AarhusKarlshamn recently added to its EsSence line of bakery shortenings. Based on a blend of a liquid oil choice and a proprietary hardstock derived from palm and palm kernel oils, EsSence brand shortenings are not only free of trans fat but also nonhydrogenated and low in saturated fats. AarhusKarlshamn offers a line of Es-Sence brand shortenings with various melting points and solid fat curves. They range from 20% to 40% saturated fat and all contain less than 1% trans fat. Potential grain-based foods applications include cookies, pie shells, biscuits, wafers and breakfast foods.
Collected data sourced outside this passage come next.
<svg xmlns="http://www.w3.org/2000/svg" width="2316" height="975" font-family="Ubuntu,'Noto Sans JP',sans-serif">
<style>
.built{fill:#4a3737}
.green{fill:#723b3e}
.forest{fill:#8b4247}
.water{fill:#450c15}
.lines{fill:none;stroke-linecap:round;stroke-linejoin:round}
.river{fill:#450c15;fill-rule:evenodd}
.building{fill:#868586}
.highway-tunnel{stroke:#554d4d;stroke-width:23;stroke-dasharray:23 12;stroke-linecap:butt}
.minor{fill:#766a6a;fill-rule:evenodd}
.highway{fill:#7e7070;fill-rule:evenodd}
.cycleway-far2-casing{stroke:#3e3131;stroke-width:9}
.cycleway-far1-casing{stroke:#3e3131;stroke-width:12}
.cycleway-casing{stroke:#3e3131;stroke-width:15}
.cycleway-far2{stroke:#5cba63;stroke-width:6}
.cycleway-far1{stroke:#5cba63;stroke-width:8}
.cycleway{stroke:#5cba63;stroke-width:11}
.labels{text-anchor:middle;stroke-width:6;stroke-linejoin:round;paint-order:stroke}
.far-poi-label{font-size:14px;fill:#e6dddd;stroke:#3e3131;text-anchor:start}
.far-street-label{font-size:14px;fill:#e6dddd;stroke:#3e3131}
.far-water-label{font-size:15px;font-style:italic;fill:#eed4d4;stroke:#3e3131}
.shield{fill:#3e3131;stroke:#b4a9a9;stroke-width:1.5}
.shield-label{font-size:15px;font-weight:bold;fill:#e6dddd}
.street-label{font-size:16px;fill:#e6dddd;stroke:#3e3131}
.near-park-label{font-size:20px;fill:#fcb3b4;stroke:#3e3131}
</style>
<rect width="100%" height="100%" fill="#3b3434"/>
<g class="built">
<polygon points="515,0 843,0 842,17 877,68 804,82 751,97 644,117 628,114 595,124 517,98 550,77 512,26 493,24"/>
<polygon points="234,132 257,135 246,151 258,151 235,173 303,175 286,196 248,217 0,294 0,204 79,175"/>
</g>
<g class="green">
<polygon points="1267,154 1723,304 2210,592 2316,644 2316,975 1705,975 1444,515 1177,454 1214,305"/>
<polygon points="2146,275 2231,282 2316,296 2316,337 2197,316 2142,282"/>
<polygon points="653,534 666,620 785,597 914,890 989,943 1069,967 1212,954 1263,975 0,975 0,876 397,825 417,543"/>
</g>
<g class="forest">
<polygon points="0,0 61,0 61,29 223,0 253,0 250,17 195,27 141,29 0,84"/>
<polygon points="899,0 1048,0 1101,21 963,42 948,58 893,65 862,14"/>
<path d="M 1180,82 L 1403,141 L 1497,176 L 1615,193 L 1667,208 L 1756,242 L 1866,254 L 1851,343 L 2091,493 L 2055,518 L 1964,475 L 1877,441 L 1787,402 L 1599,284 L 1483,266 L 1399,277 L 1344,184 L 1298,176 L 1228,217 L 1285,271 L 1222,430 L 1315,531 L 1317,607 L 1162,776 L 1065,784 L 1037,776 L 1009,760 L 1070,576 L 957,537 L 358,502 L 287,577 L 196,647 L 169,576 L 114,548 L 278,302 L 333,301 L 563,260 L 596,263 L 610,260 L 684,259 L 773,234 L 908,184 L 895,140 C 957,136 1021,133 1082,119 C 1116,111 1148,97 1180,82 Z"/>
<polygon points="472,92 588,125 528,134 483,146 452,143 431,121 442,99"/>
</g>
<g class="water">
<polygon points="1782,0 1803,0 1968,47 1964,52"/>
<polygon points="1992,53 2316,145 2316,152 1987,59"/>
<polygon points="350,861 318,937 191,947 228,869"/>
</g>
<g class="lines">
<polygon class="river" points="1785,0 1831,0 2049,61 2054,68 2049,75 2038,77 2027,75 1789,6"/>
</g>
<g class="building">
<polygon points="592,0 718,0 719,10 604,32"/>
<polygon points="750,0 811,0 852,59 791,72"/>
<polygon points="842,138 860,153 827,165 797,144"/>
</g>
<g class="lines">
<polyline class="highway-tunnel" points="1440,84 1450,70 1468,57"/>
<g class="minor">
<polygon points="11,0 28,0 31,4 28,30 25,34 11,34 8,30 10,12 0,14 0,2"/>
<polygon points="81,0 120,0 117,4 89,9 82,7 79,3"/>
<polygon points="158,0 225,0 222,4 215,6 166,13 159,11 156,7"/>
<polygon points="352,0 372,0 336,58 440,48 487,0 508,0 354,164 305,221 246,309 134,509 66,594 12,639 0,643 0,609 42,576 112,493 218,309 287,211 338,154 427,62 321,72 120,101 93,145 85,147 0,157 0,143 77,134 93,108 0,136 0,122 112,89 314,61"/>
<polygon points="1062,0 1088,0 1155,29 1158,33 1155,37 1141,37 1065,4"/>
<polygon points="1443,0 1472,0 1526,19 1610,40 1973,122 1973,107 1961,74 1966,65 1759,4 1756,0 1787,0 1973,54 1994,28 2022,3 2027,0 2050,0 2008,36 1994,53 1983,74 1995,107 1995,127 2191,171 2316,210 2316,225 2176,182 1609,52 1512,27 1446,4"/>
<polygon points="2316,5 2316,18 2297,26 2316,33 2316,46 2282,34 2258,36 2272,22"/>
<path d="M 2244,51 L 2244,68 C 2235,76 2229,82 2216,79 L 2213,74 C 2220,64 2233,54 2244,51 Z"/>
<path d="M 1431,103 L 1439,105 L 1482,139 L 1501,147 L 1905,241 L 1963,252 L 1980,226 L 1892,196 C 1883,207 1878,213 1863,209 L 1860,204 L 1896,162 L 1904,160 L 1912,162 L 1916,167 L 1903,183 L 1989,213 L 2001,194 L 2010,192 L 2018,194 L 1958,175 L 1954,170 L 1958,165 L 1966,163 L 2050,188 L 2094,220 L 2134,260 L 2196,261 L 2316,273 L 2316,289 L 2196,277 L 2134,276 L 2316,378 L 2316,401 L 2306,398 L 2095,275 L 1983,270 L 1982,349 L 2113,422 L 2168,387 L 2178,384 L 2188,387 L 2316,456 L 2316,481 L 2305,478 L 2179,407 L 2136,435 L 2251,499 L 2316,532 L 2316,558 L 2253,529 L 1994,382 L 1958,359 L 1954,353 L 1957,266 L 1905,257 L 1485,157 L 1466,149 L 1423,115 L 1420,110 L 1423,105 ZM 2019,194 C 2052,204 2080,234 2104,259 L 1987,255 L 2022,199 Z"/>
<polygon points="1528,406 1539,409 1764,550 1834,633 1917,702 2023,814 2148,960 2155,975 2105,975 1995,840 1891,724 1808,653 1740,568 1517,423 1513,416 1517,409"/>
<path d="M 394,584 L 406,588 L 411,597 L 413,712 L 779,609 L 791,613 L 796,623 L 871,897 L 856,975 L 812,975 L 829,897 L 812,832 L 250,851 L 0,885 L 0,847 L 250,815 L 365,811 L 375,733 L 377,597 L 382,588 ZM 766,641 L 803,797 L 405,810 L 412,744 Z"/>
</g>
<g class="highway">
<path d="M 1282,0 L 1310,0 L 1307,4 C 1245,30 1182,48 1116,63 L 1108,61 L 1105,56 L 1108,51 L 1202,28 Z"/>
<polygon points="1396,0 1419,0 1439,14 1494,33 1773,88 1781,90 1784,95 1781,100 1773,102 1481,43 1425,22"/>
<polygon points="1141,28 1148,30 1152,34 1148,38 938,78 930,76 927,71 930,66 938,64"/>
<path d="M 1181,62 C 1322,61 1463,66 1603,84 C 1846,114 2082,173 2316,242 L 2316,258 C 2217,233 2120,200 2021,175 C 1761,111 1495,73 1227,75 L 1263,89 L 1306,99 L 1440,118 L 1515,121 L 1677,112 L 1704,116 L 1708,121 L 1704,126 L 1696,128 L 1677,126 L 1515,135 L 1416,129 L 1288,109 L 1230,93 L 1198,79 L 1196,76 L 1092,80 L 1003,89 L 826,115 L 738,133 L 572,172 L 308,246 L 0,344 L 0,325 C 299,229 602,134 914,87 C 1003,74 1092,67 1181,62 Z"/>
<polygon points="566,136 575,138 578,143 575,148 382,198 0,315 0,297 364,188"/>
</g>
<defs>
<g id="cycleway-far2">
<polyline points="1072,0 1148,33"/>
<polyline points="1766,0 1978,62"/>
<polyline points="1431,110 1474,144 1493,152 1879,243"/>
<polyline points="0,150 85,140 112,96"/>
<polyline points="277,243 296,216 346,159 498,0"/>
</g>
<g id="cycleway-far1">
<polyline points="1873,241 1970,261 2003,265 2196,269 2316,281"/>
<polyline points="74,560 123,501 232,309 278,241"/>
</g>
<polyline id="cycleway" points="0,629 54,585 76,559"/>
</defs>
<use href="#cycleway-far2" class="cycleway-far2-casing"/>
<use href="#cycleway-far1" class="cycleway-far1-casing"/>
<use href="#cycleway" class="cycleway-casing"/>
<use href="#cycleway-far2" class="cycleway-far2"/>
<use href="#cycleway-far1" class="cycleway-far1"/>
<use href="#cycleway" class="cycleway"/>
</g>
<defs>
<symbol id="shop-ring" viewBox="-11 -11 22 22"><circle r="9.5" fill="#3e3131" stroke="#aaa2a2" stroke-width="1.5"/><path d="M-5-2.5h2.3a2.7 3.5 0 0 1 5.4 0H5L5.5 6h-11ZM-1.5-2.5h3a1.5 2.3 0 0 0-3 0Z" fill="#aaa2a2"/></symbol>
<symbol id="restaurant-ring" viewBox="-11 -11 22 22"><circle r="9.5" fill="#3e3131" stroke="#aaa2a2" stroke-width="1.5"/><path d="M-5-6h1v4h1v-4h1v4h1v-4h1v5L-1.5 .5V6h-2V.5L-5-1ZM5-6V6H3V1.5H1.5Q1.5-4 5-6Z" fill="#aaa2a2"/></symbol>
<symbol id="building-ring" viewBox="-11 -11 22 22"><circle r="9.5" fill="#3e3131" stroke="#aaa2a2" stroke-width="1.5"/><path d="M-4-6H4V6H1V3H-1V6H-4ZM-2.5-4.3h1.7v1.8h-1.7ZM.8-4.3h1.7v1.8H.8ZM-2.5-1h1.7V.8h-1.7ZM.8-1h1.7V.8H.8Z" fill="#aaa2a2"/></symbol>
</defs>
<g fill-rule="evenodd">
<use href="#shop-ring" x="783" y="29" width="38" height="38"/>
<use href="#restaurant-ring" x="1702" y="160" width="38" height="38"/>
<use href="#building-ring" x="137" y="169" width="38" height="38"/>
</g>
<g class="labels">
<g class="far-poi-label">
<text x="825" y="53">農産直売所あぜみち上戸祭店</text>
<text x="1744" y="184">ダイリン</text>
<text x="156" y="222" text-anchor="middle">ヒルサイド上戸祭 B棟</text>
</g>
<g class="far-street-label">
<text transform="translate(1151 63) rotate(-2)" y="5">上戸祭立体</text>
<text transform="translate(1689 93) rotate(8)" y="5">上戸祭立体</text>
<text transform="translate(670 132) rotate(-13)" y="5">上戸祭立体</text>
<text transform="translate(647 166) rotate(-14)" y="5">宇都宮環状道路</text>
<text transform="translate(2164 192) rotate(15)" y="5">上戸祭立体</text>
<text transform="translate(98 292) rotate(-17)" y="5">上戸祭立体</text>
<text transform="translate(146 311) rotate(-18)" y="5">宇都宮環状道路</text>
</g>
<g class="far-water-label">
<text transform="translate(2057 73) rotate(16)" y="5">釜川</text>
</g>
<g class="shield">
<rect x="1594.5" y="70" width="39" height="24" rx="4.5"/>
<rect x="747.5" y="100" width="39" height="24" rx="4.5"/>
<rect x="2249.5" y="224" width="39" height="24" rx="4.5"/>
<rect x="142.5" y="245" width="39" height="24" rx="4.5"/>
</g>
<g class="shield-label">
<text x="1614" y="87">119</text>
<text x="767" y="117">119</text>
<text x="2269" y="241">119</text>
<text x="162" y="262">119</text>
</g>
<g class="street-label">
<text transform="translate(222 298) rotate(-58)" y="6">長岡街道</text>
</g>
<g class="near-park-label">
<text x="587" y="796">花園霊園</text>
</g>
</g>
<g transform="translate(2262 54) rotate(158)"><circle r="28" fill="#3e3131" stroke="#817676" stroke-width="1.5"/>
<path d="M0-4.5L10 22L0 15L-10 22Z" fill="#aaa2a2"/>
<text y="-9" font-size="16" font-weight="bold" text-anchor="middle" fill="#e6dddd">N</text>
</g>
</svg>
The new EsSence EX36 margarine may be used to prepare laminated dough products, including puff pastry.

"This is an excellent margarine for puff pastry providing outstanding lift comparable to traditional hydrogenated shortenings," Mr. Wilson said. "It is specifically designed for use with automated dough lamination systems."

AarhusKarlshamn also recently launched a new frying oil and a nonlauric version of its original EsSence products made with palm kernel oil. The new frying oil, EsSence 8633, works especially well when frying donuts, Mr. Wilson said. The EsSence 8730 shortening is a more cost-effective version of the premier 86 series of EsSence shortenings.

Loders Croklaan, Channahon, Ill., used palm oil to develop SansTrans RS39 T2, a reduced saturates, no trans, nonhydrogenated all-purpose shortening. It is based on palm oil and canola oil.